Vlastimil Babka <vbabka@xxxxxxx> · Wed, 12 Mar 2025 11:00:20 +0100

On 3/11/25 14:32, Alexei Starovoitov wrote:
> On Tue, Mar 11, 2025 at 3:04 AM Andrew Morton <akpm@xxxxxxxxxxxxxxxxxxxx> wrote:
>>
>> On Fri, 21 Feb 2025 18:44:23 -0800 Alexei Starovoitov <alexei.starovoitov@xxxxxxxxx> wrote:
>>
>> > Tracing BPF programs execute from tracepoints and kprobes where
>> > running context is unknown, but they need to request additional
>> > memory. The prior workarounds were using pre-allocated memory and
>> > BPF specific freelists to satisfy such allocation requests.
>>
>> The "prior workarounds" sound entirely appropriate.  Because the
>> performance and maintainability of Linux's page allocator is about
>> 1,000,040 times more important than relieving BPF of having to carry a
>> "workaround".
> 
> Please explain where performance and maintainability is affected?
> 
> As far as motivation, if I recall correctly, you were present in
> the room when Vlastimil presented the next steps for SLUB at
> LSFMM back in May of last year.
> A link to memory refresher is in the commit log:
> https://lwn.net/Articles/974138/
> 
> Back then he talked about a bunch of reasons including better
> maintainability of the kernel overall, but what stood out to me
> as the main reason to use SLUB for bpf, objpool, mempool,
> and networking needs is prevention of memory waste.
> All these wrappers of slub pin memory that should be shared.
> bpf, objpool, mempools should be good citizens of the kernel
> instead of stealing the memory. That's the core job of the
> kernel. To share resources. Memory is one such resource.

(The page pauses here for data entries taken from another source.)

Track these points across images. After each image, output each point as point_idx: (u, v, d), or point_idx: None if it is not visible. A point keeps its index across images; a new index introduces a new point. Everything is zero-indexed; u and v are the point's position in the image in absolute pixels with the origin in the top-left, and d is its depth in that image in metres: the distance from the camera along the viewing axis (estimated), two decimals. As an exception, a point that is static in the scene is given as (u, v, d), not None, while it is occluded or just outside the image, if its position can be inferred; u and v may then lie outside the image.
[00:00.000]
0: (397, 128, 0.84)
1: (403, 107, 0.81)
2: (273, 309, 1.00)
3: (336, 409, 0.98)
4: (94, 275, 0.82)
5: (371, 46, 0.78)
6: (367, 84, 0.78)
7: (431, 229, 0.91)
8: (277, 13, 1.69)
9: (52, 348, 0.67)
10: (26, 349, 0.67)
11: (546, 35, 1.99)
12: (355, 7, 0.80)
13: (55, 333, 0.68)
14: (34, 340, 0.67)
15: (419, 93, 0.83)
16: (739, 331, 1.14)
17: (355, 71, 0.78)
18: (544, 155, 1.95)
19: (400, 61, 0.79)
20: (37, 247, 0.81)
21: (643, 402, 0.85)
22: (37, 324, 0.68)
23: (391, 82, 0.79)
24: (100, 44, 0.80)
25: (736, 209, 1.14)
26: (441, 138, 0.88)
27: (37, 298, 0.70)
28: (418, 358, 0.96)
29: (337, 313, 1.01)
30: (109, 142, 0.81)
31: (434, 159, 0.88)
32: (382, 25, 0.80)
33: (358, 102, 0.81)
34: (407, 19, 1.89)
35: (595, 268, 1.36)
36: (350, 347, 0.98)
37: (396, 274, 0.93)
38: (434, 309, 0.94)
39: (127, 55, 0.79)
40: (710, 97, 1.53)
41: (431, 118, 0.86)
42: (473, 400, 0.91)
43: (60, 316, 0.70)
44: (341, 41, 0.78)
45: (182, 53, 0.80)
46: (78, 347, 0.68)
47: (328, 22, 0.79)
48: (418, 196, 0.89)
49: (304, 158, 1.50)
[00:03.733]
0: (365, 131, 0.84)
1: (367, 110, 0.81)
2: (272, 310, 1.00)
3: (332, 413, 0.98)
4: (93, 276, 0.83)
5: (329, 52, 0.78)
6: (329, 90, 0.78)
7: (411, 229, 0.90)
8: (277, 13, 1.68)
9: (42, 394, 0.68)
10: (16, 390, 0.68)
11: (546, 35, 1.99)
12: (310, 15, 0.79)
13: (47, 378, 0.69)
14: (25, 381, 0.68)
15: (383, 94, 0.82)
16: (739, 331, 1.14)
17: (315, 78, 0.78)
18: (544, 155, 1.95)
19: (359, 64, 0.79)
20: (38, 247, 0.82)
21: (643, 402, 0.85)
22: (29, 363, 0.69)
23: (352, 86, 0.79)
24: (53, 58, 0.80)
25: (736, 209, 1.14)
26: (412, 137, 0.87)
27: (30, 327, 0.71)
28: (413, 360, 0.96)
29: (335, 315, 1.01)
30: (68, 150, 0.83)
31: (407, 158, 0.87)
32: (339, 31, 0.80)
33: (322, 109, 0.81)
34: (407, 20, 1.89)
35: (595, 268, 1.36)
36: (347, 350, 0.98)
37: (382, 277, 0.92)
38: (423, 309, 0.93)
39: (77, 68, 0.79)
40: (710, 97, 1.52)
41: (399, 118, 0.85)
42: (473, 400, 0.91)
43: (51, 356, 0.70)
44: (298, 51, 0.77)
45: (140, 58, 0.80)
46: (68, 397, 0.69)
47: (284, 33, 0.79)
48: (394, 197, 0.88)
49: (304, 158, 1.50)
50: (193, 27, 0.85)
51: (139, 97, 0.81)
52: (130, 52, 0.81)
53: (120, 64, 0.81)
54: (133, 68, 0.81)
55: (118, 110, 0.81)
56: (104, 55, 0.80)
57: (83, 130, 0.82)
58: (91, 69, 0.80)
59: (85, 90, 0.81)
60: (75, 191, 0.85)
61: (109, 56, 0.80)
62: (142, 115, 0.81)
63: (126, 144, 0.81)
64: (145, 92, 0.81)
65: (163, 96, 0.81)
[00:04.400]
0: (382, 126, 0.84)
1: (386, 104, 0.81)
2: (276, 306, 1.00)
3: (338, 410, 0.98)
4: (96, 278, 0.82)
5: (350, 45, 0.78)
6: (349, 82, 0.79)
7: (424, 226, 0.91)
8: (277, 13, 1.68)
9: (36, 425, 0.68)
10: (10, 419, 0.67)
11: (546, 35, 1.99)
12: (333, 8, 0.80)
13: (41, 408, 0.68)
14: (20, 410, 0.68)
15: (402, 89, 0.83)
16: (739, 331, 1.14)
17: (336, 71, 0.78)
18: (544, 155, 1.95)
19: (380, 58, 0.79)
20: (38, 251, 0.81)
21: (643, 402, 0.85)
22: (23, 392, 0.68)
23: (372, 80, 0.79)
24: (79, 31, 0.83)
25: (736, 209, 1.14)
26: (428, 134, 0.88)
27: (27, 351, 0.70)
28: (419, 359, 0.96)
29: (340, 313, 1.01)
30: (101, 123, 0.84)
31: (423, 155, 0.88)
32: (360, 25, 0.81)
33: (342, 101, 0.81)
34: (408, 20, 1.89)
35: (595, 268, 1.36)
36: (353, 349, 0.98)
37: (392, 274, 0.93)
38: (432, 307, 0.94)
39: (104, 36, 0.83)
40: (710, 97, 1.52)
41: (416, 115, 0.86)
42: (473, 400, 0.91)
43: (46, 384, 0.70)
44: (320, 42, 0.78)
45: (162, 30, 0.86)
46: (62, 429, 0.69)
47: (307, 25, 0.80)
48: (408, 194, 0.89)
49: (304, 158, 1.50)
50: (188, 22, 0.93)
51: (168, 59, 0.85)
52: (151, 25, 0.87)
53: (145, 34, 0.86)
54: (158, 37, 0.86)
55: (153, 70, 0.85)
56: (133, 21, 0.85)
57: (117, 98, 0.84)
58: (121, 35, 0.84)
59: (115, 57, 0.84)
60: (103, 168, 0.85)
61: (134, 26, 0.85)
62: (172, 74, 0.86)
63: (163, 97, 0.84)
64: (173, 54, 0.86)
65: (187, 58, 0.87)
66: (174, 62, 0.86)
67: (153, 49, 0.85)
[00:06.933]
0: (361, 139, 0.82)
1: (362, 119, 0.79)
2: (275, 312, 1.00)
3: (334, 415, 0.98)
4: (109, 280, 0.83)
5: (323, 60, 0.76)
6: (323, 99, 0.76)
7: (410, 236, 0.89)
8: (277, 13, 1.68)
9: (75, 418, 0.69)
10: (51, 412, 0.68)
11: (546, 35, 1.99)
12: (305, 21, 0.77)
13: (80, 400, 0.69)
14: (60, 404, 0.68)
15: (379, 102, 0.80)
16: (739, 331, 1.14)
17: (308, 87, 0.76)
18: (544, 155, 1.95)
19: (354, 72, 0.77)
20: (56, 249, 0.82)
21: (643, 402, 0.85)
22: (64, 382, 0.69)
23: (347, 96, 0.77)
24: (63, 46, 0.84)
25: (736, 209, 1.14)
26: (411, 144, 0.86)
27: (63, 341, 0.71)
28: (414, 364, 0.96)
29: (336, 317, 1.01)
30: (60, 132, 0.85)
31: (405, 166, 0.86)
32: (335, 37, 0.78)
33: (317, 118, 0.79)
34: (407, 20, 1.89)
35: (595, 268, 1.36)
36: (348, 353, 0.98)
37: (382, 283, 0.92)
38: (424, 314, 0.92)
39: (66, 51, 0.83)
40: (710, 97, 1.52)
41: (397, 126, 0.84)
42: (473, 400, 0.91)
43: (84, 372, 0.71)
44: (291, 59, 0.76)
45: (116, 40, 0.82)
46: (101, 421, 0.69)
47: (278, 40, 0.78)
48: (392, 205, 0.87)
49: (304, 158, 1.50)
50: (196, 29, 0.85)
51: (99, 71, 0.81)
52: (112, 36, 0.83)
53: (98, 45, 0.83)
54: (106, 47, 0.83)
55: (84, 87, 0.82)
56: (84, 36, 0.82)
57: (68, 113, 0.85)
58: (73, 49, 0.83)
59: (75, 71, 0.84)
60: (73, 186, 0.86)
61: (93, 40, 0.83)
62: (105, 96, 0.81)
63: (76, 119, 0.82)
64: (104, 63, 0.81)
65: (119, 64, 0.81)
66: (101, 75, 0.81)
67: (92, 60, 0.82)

Yes. Although at that time I've envisioned there would still be some
reserved objects set aside for these purposes. The difference would be they
would be under control of the allocator and not in multiple caches outside
of it.

But if we can achieve the same without such reserved objects, I think it's
even better. Performance and maintainability doesn't need to necessarily
suffer. Maybe it can even improve in the process. E.g. if we build upon
patches 1+4 and swith memcg stock locking to the non-irqsave variant, we
should avoid some overhead there (something similar was tried there in the
past but reverted when making it RT compatible).